Ich möchte auch noch mal in die Kerbe hauen, dass diese Überforderung nicht spurlos verschwinden wird. Gerade in diesem Alter werden viele Systeme im Körper auf das aktuelle Lebensumfeld eingestellt und verankern sich so. Das wird Euch den Rest des Hundelebens begleiten. Dein Hund wird nun immer stressanfällig bleiben, schneller krank werden und Du wirst ihn vor all den Umweltreizen mehr schützen müssen als es bei anderen Hunden der Fall ist. Die Knochen werden mit frühzeitigeren Arthrosen reagieren, weil sie wegen der Überlastung schneller altern als der Rest vom Hund.
Mir ist nicht klar, was Du mit diesem Anfang Deines sonst soliden Beitrags im Leser auslösen möchtest. Vielleicht die Angst im Leser auszulösen, alles und für immer falsch gemacht zu haben? Da ist - nicht nur für ein 15-jähriges Mädchen - nun so rein gar keine Hilfestellung, kein Rat dabei. Das ist reine und in meinen Augen völlig unnötige Panikmache. Würde ich als Eltern diesen Beitrag lesen, wäre der Hund eher heute als Morgen im Tierheim. Das kann doch nicht wirklich das Ziel sein. Die UP braucht Hilfe und keine Horrorszenarien.

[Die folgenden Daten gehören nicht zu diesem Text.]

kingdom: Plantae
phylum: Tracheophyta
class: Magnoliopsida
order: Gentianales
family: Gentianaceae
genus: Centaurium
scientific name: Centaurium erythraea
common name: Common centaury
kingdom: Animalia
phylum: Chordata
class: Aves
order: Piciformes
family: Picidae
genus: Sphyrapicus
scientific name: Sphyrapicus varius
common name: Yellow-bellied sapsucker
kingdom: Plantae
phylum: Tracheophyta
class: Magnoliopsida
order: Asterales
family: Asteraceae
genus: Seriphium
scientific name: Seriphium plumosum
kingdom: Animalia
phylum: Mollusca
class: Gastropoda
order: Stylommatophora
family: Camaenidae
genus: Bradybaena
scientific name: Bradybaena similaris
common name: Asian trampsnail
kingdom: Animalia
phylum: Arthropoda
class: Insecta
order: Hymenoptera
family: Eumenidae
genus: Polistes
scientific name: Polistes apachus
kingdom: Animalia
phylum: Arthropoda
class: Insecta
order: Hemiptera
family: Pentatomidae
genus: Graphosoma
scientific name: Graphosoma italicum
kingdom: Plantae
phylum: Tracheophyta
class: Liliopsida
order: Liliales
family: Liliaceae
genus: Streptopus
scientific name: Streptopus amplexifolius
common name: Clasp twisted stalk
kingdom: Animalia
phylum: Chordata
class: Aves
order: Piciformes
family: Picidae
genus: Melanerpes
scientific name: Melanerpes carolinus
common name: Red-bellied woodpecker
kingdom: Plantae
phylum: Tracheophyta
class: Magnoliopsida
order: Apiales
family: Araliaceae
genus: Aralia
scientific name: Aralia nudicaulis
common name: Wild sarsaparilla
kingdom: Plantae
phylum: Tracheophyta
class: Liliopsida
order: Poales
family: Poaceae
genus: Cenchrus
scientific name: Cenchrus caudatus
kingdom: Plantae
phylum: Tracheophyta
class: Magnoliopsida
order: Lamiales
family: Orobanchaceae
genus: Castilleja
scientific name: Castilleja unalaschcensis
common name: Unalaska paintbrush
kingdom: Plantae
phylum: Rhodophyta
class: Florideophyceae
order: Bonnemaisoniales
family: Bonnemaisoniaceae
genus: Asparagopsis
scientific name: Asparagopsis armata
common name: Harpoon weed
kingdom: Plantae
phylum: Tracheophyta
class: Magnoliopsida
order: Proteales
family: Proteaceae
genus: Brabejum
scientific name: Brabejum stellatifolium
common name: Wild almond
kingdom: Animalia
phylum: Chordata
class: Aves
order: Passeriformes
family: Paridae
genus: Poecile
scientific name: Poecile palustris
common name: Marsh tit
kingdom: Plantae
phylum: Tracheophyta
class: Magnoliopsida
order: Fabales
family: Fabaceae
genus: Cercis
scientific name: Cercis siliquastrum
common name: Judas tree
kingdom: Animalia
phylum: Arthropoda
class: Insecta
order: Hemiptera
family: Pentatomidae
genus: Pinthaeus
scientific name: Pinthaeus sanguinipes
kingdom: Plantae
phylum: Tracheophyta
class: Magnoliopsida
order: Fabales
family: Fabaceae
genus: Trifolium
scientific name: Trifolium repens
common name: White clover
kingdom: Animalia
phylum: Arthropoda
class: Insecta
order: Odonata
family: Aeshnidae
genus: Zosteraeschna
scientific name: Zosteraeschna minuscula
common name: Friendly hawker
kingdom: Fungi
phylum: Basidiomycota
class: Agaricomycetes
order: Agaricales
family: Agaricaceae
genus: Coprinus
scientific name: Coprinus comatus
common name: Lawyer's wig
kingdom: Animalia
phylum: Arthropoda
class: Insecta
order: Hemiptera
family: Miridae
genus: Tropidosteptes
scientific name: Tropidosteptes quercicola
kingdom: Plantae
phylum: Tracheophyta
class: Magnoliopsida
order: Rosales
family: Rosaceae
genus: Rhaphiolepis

Und nun kommt mir bitte nicht mit dem Argument 'ist der Post zu stark bist Du zu schwach'. So geht ihr mit Euren Hunden doch auch nicht um.
Liebe Sophie,
Gott sei Dank sind Hunde in den allermeisten Fällen dann doch etwas weniger fragil und sind nicht gleich fürs Leben verdorben, weil sie einen nicht optimalen Start hatten. Auch, bzw. gerade Welpen zeigen da durchaus eine gewisse Resilienz (d.h. eine gewisse Widerstandskraft schwierige Lebensumstände ohne Schaden zu überstehen). Um tatsächlich und nachgewiesenermassen aufgrund von Überlastung frühe Arthrosen zu entwickeln, müsste man den jungen Hund schon massiv körperlich überlasten (wir sprechen hier von mehreren Kilometern auf einem Laufband oder am Fahrrad). Und ob der Hund tatsächlich permanente psychische Schäden davongetragen hat, lässt sich - gerade so als Ferndiagnose aus dem Internet - vielleicht auch nicht unbedingt zuverlässig feststellen.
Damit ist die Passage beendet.